Task statement.
Below are the records. List every line holding the word "identical".

Material for this task.
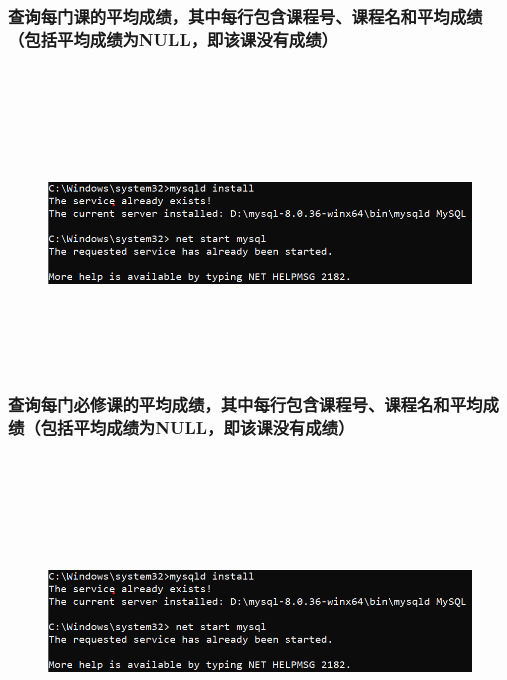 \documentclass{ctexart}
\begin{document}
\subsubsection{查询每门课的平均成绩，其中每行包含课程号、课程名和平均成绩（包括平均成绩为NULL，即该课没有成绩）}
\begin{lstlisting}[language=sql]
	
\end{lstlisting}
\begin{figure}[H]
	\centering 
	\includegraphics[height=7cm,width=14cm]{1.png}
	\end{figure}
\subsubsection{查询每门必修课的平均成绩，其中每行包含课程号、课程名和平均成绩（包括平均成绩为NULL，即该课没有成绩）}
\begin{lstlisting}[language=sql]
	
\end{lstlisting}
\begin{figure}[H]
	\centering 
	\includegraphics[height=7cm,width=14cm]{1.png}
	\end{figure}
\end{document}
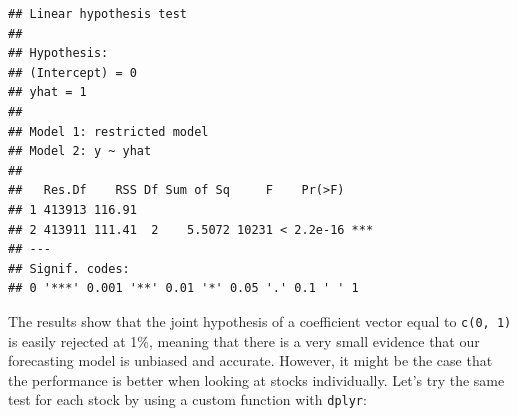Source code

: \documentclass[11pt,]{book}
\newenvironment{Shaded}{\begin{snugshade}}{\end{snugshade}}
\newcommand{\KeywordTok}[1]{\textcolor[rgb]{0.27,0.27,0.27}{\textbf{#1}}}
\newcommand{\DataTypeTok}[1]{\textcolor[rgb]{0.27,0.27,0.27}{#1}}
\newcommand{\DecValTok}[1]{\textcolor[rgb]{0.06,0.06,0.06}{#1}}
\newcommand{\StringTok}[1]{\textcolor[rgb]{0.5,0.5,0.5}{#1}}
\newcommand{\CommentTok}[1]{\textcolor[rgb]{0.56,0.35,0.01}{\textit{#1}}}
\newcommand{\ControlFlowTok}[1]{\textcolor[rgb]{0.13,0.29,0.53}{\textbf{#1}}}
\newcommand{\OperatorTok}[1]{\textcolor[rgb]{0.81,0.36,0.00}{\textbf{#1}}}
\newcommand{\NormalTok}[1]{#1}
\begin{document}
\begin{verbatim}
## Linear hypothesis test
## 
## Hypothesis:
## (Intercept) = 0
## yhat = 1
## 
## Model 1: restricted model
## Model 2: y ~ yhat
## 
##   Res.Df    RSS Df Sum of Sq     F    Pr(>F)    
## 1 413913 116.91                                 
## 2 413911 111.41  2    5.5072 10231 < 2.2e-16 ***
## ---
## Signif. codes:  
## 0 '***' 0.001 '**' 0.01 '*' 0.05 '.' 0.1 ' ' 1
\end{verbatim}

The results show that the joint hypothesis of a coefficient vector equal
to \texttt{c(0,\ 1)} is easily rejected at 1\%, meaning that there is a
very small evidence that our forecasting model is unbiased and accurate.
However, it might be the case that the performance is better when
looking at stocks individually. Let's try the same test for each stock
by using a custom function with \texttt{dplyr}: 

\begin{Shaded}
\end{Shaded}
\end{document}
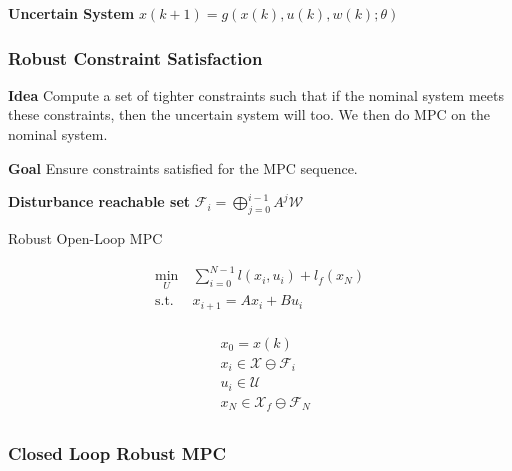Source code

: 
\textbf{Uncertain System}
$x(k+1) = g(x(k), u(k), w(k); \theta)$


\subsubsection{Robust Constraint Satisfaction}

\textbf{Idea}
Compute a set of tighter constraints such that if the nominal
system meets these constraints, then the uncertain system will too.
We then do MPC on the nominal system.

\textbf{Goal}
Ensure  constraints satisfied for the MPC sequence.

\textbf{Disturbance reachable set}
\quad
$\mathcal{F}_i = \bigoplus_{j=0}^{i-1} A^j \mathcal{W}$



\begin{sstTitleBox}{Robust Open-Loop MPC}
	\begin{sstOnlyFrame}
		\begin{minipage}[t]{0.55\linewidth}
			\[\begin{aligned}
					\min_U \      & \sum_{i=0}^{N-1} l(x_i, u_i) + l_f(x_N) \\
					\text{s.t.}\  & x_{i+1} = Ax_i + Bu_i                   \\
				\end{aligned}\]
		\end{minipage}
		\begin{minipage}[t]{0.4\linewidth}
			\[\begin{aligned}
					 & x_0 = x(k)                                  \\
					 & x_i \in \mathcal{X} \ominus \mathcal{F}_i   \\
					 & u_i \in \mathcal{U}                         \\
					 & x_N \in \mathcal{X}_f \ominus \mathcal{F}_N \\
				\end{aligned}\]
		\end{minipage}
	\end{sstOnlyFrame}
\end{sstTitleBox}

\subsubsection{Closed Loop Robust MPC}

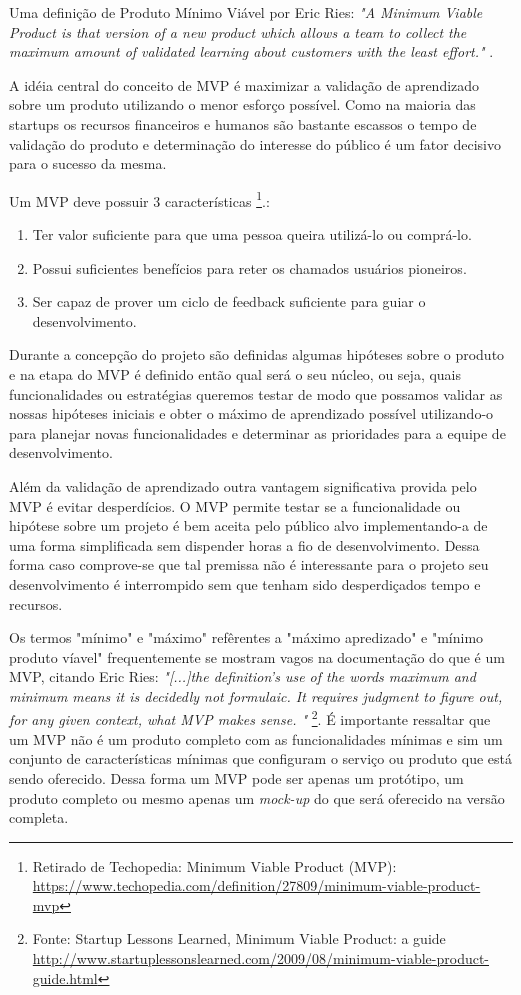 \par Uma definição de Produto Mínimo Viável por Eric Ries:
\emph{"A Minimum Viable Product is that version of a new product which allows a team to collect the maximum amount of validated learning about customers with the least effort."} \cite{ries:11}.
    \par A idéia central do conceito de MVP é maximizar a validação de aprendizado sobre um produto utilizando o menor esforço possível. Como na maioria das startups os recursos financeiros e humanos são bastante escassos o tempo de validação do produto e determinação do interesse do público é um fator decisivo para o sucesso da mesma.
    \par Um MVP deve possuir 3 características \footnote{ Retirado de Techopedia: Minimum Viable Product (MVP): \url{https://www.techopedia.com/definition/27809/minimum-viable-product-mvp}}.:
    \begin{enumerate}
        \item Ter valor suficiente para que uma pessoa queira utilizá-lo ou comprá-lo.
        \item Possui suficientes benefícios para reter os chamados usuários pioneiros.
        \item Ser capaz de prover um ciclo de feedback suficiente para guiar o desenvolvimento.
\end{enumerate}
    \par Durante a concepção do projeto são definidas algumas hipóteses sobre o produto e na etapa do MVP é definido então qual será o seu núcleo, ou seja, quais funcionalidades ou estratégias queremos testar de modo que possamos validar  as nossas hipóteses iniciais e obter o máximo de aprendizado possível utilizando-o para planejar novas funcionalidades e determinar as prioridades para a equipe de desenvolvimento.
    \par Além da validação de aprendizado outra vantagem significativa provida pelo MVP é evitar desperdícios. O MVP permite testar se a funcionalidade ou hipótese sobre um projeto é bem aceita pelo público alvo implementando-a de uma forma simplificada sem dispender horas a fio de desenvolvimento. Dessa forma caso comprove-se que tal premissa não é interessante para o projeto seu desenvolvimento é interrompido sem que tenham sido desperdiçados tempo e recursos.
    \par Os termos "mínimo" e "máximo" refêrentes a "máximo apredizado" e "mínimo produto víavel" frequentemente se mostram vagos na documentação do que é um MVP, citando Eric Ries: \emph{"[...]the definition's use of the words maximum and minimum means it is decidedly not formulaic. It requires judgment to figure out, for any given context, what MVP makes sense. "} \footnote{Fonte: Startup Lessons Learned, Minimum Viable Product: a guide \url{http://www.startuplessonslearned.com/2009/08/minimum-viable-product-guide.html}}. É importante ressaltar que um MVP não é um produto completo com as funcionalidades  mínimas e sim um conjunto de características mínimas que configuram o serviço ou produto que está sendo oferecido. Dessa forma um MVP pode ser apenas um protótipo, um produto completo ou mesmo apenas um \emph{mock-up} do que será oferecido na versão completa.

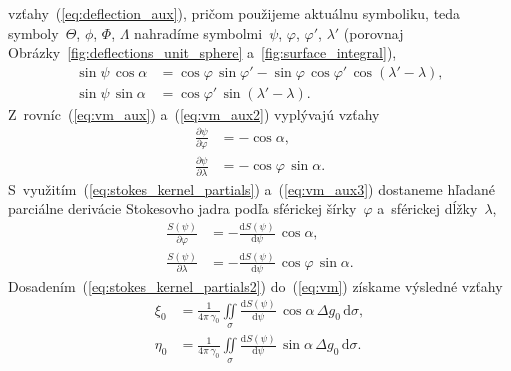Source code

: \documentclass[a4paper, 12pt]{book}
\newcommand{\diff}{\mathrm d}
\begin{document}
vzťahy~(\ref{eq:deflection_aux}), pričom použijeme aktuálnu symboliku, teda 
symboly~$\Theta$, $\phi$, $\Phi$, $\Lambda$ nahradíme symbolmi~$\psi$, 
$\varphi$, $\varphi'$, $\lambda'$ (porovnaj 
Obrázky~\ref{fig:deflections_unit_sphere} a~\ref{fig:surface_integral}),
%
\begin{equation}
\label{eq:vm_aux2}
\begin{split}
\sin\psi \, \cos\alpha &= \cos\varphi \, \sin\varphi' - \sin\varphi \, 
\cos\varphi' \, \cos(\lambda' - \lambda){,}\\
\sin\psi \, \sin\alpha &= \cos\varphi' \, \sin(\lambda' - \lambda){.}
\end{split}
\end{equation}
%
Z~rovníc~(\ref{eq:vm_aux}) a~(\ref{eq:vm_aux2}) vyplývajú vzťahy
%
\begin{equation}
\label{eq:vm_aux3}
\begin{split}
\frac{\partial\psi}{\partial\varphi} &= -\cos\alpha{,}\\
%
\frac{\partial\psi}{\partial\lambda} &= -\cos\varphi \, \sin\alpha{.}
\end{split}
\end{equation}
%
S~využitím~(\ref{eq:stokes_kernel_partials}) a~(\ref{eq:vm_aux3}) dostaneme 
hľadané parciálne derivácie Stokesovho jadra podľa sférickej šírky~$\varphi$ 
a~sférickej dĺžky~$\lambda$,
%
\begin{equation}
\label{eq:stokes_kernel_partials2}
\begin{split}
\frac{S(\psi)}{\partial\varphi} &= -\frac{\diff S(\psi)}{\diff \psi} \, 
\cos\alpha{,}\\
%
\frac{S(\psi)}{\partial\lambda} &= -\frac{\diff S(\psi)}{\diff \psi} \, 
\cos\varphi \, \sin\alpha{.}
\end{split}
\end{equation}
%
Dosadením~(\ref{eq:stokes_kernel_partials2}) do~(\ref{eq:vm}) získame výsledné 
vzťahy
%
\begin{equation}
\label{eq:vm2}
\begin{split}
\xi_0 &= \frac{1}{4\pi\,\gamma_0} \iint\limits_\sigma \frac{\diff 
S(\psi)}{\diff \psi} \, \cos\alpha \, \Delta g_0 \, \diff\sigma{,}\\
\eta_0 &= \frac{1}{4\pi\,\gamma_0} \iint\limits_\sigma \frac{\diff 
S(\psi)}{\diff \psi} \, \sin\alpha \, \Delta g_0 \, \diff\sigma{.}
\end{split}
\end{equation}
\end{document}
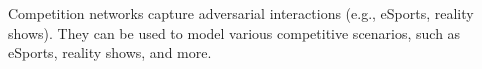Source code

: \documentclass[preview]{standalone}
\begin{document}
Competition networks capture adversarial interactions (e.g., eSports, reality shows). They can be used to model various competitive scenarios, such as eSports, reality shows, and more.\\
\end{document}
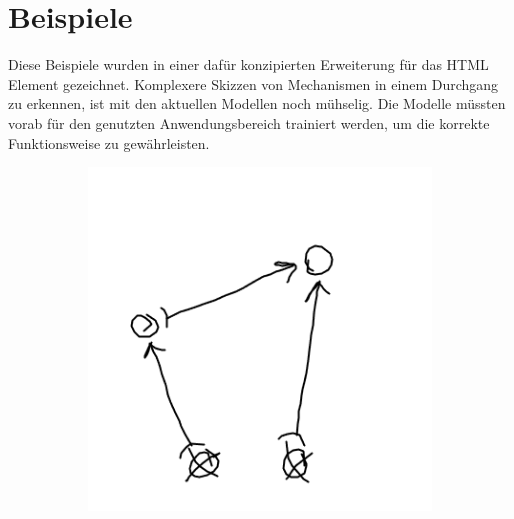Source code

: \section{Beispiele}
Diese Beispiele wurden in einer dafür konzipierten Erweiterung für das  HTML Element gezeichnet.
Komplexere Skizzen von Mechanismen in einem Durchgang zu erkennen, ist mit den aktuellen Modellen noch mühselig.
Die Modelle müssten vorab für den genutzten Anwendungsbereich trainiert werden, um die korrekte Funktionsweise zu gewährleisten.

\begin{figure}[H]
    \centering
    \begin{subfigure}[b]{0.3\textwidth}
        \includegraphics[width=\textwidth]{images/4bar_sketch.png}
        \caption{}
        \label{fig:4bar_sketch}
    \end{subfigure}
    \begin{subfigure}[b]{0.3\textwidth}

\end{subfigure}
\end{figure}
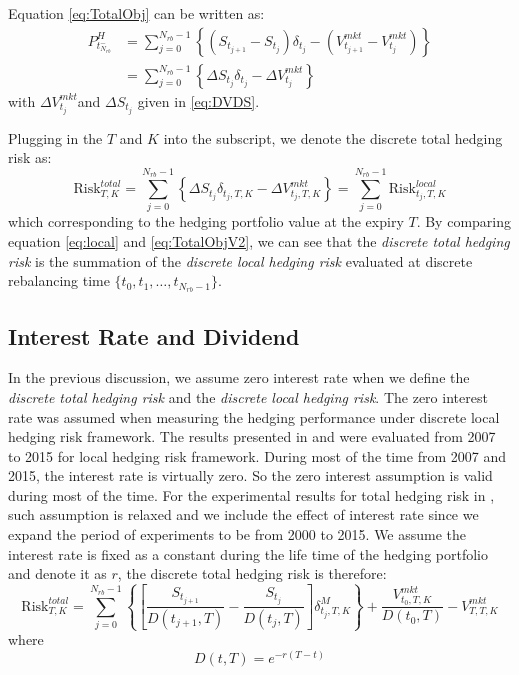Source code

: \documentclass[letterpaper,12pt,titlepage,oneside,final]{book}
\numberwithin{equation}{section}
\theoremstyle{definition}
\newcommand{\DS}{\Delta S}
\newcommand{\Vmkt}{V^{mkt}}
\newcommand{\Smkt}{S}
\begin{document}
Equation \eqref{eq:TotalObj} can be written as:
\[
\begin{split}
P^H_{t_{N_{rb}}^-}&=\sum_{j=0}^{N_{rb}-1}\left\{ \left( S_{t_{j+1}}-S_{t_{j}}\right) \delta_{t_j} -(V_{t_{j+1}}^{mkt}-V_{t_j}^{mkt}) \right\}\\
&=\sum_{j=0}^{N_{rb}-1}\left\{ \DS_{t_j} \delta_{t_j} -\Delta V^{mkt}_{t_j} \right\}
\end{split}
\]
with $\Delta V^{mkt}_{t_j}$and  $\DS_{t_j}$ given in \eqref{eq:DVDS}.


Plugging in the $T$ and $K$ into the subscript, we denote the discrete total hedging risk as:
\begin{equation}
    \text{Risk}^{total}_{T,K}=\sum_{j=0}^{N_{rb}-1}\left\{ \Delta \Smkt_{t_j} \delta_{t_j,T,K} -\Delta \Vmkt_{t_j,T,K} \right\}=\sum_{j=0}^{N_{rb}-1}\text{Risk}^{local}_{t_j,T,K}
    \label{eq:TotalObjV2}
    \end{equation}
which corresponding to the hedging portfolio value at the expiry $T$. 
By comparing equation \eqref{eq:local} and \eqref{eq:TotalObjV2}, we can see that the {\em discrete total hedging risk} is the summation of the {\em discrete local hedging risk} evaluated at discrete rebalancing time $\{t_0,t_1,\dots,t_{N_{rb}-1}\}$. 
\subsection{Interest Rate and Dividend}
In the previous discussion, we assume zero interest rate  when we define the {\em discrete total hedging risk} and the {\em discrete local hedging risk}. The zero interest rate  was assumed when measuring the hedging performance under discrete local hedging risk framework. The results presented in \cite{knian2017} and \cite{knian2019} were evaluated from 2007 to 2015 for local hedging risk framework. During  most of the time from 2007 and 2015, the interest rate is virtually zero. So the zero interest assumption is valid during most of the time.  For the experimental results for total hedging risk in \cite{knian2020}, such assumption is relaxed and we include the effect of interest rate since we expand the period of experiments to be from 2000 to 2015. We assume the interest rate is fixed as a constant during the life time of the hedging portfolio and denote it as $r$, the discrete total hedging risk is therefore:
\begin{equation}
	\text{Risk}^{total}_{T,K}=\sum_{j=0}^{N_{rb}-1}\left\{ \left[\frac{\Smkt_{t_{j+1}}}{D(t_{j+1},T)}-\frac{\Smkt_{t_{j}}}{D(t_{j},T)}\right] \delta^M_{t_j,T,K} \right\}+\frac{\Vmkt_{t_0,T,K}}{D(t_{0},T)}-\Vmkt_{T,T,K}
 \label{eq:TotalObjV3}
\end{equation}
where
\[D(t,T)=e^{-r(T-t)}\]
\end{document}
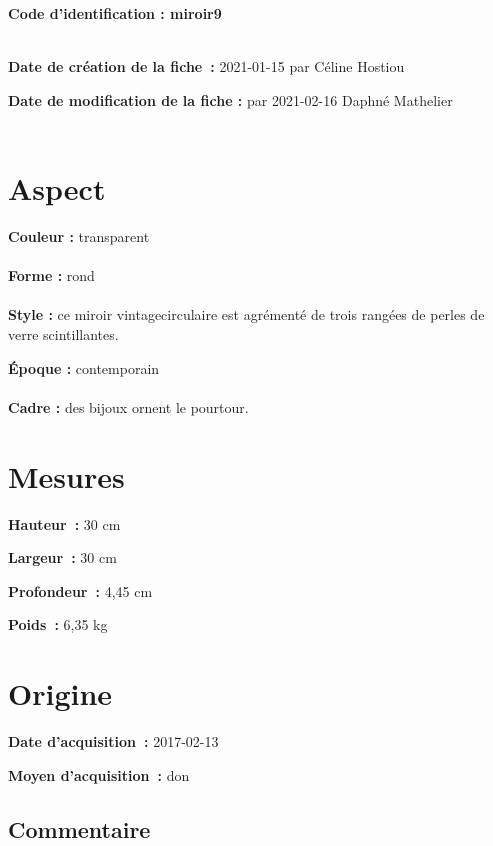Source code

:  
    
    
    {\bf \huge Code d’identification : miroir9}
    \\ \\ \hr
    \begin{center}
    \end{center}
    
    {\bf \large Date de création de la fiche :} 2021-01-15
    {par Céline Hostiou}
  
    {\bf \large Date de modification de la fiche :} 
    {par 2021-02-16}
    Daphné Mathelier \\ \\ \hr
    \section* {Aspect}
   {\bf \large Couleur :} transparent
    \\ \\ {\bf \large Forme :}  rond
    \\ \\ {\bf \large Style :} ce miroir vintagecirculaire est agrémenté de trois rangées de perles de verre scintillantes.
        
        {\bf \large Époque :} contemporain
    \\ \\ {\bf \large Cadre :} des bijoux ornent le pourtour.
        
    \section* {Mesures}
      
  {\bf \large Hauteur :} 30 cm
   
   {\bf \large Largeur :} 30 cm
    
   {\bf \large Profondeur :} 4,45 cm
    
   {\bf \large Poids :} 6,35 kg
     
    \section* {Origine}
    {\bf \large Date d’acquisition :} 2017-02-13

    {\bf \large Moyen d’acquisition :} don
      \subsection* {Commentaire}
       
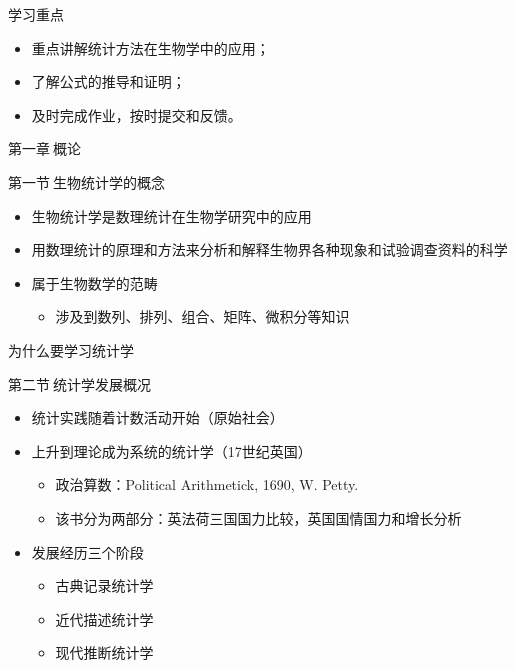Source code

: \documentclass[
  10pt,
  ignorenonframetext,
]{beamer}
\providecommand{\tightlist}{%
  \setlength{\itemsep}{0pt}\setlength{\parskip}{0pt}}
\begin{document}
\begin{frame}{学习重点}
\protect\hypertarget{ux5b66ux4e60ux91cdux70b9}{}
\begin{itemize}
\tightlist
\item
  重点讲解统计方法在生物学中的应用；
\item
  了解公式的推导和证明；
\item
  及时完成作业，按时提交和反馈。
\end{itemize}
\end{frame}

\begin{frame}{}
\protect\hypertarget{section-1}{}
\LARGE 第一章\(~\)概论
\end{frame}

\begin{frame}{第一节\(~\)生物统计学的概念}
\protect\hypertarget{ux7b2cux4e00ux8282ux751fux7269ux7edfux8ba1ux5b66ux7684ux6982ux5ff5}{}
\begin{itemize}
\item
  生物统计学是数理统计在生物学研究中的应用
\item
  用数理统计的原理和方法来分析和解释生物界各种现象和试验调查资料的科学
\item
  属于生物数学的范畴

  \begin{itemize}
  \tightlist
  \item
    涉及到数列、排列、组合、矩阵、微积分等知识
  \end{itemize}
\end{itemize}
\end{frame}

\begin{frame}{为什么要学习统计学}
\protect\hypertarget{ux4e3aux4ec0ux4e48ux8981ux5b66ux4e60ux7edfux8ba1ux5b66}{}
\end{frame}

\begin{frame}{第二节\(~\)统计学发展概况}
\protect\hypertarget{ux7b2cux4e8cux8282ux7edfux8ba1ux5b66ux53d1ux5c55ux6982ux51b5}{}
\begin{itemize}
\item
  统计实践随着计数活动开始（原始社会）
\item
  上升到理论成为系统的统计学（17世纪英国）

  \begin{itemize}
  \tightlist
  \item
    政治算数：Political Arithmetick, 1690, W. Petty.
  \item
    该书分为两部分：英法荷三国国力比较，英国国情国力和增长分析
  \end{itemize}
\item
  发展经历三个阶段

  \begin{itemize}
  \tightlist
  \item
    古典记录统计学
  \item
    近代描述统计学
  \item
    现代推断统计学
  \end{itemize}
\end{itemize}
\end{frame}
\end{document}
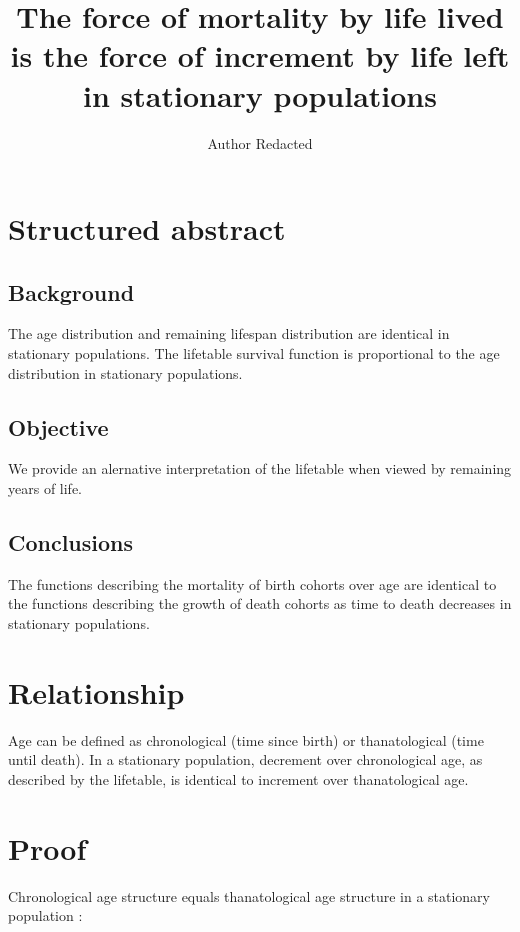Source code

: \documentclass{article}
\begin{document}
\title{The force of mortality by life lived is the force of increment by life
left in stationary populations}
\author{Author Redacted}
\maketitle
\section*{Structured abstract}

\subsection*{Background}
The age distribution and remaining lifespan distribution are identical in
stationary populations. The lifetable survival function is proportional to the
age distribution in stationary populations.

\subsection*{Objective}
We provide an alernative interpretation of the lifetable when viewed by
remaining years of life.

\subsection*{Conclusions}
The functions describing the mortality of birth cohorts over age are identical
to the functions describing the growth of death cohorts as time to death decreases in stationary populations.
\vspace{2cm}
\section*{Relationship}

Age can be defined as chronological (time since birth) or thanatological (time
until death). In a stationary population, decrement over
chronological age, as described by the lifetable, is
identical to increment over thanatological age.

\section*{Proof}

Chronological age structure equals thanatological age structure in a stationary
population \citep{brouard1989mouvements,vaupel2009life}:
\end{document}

Task answer.
The age distribution and remaining lifespan distribution are identical in
The functions describing the mortality of birth cohorts over age are identical
identical to increment over thanatological age.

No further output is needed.